## YOUR ASSIGNMENT
Please copy, exactly as they appear below, the lines from the one containing "fx_px: 1493" through the one containing "f_number: 4".

Lens and sensor metadata:
————

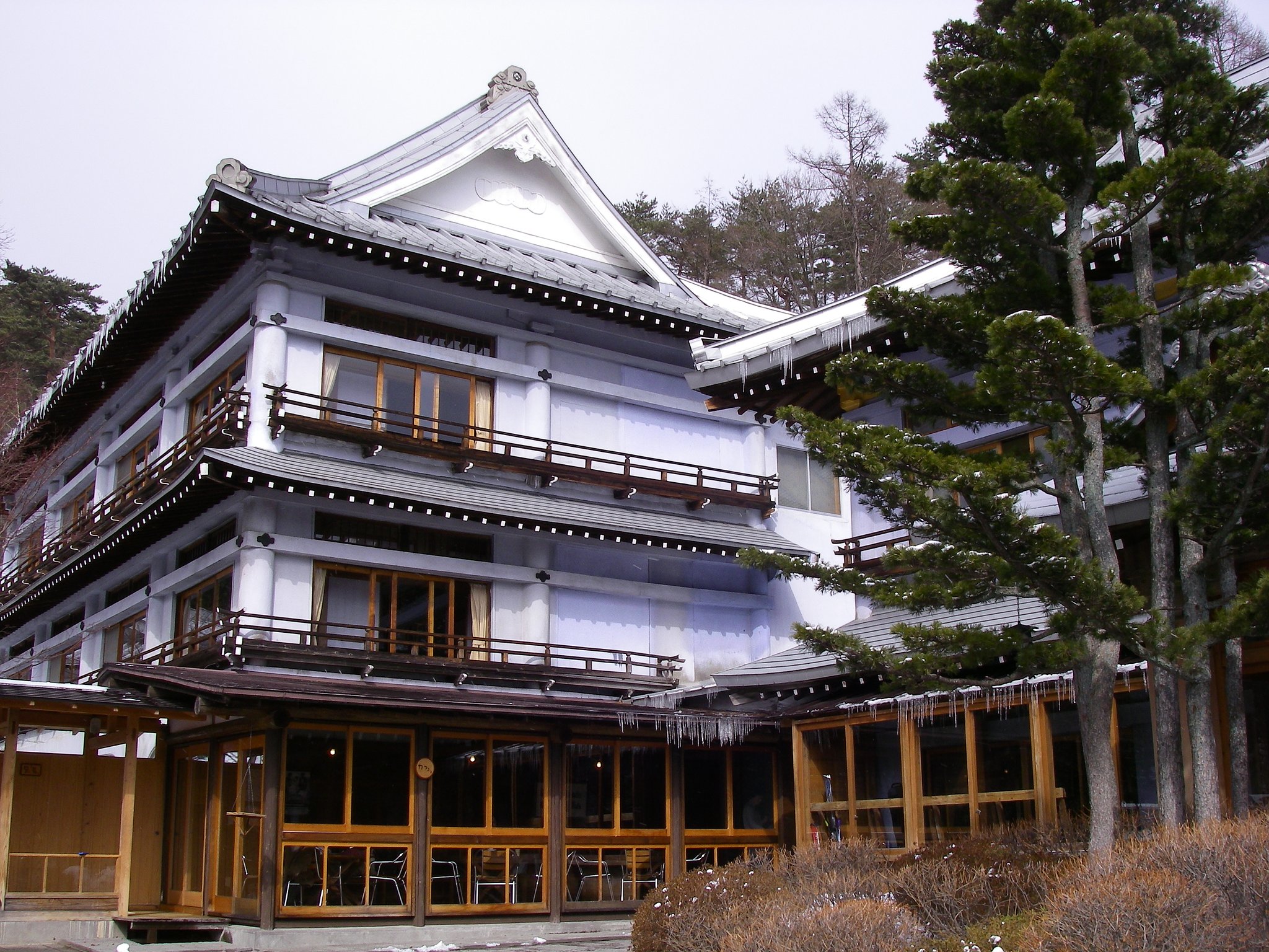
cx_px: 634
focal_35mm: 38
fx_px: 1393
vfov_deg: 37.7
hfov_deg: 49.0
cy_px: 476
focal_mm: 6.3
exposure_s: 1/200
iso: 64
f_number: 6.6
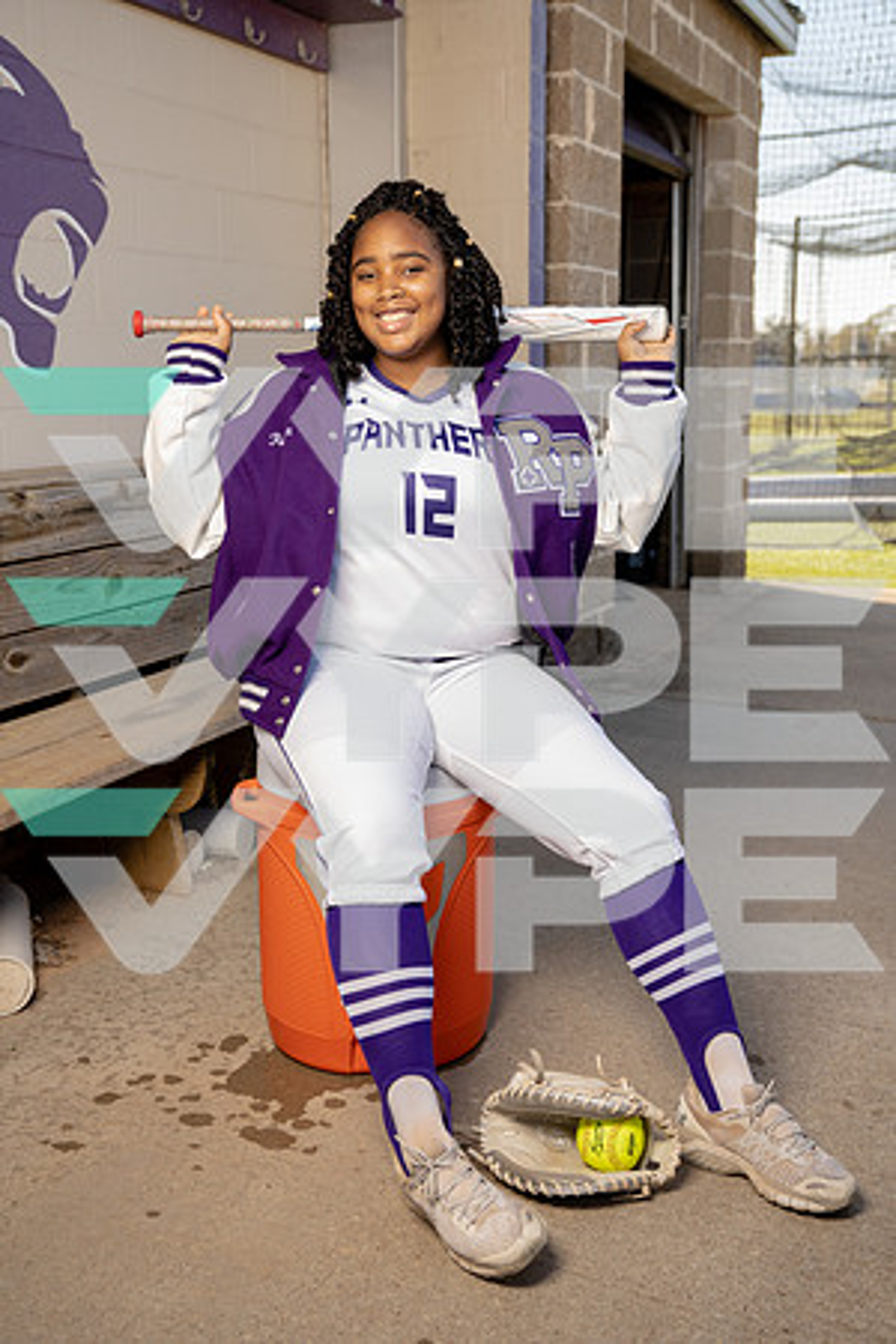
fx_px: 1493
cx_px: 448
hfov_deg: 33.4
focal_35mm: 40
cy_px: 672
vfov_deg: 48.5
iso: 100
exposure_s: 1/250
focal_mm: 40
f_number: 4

————

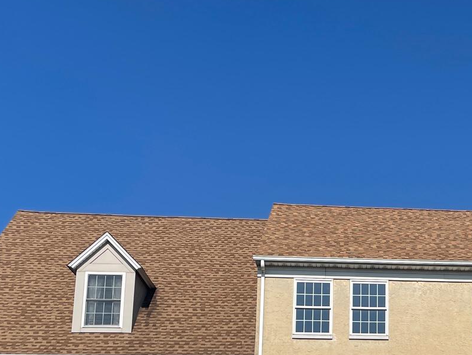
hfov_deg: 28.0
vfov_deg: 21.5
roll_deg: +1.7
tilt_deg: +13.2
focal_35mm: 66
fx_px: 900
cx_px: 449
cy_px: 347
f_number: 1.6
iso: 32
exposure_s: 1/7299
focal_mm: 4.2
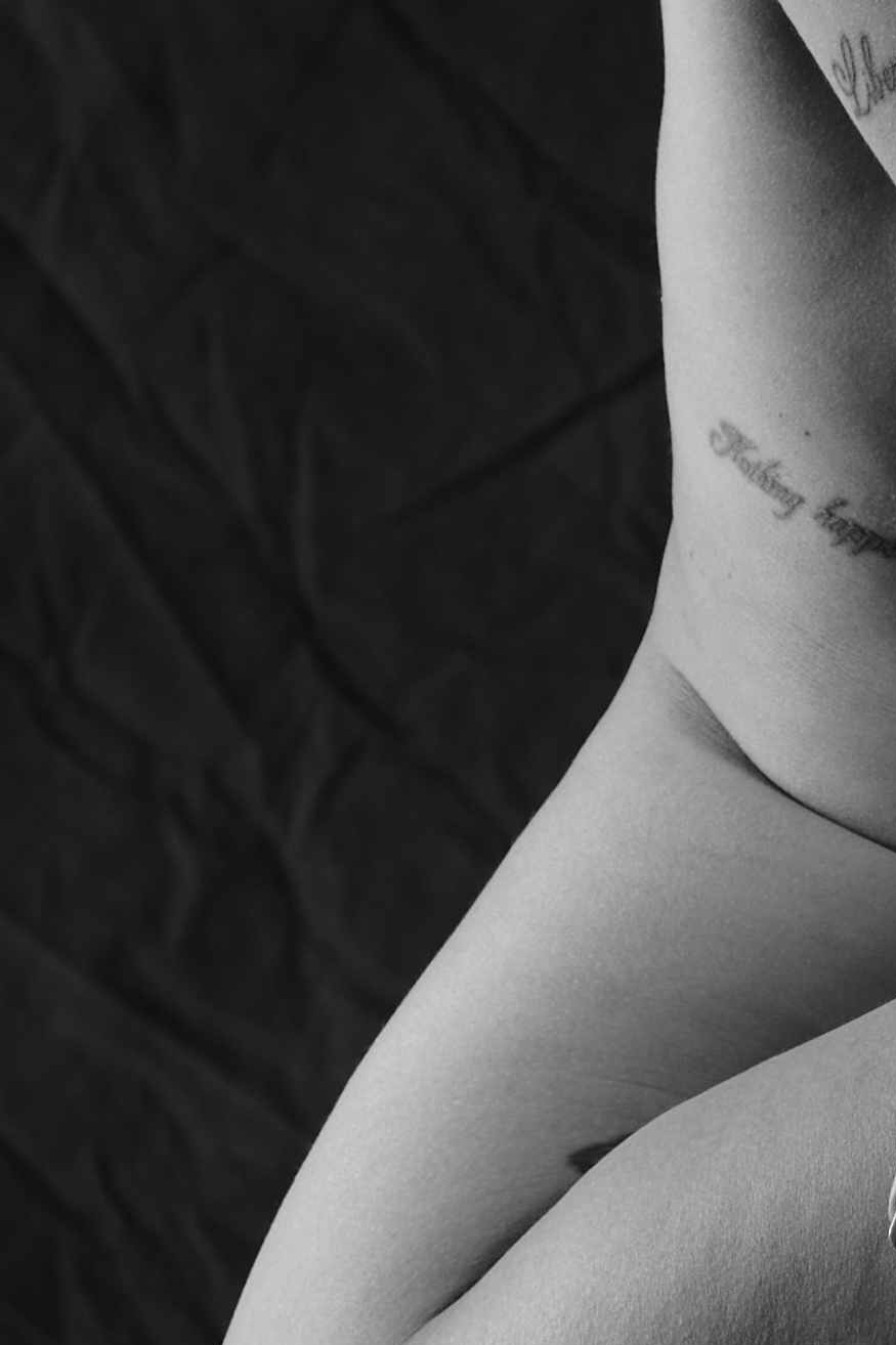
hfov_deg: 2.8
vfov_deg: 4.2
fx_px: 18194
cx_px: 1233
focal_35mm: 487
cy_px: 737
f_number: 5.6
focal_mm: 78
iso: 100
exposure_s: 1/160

————

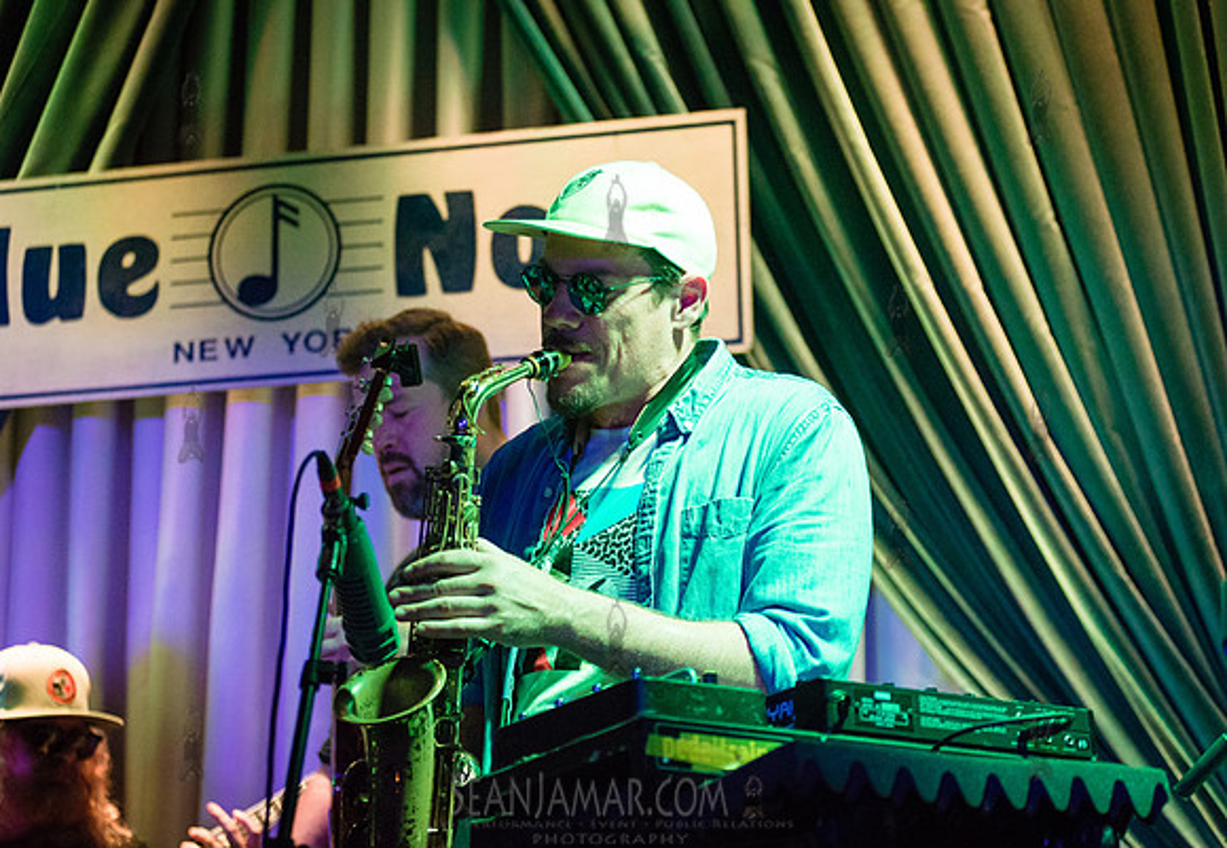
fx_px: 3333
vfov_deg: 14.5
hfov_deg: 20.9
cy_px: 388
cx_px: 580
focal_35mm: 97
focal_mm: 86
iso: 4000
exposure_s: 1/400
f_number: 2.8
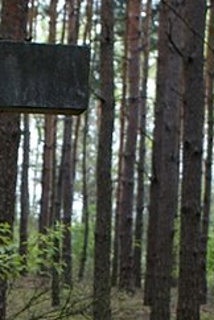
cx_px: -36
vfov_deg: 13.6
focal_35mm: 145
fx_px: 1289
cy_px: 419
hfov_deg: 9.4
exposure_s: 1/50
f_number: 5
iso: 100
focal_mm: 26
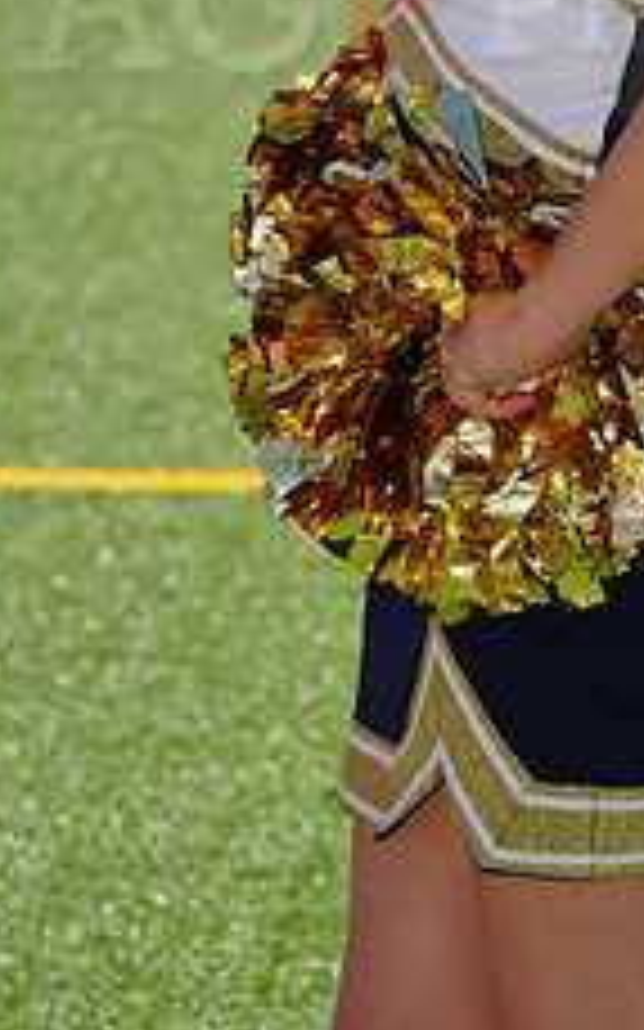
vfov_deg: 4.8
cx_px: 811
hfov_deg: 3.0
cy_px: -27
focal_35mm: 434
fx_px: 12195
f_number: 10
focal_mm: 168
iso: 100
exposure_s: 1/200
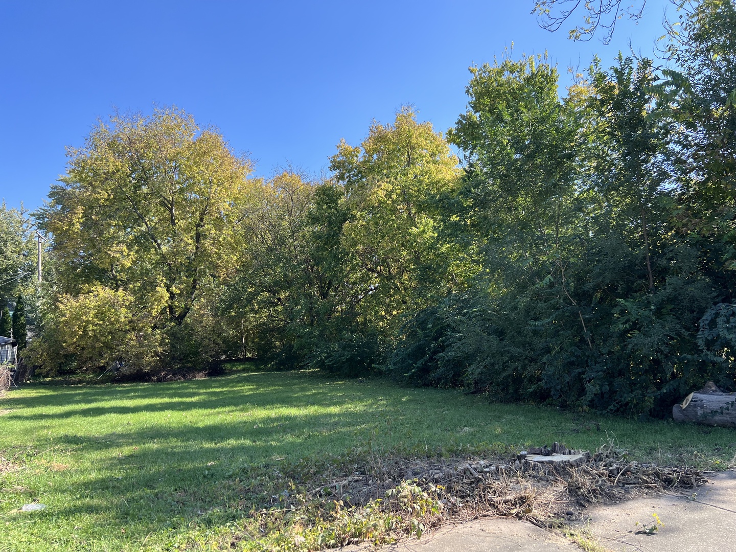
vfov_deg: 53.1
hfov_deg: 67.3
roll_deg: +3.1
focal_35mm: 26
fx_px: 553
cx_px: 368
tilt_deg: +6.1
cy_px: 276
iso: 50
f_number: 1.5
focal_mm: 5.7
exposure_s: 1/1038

————

## EXERCISE OUTPUT
fx_px: 1493
cx_px: 448
hfov_deg: 33.4
focal_35mm: 40
cy_px: 672
vfov_deg: 48.5
iso: 100
exposure_s: 1/250
focal_mm: 40
f_number: 4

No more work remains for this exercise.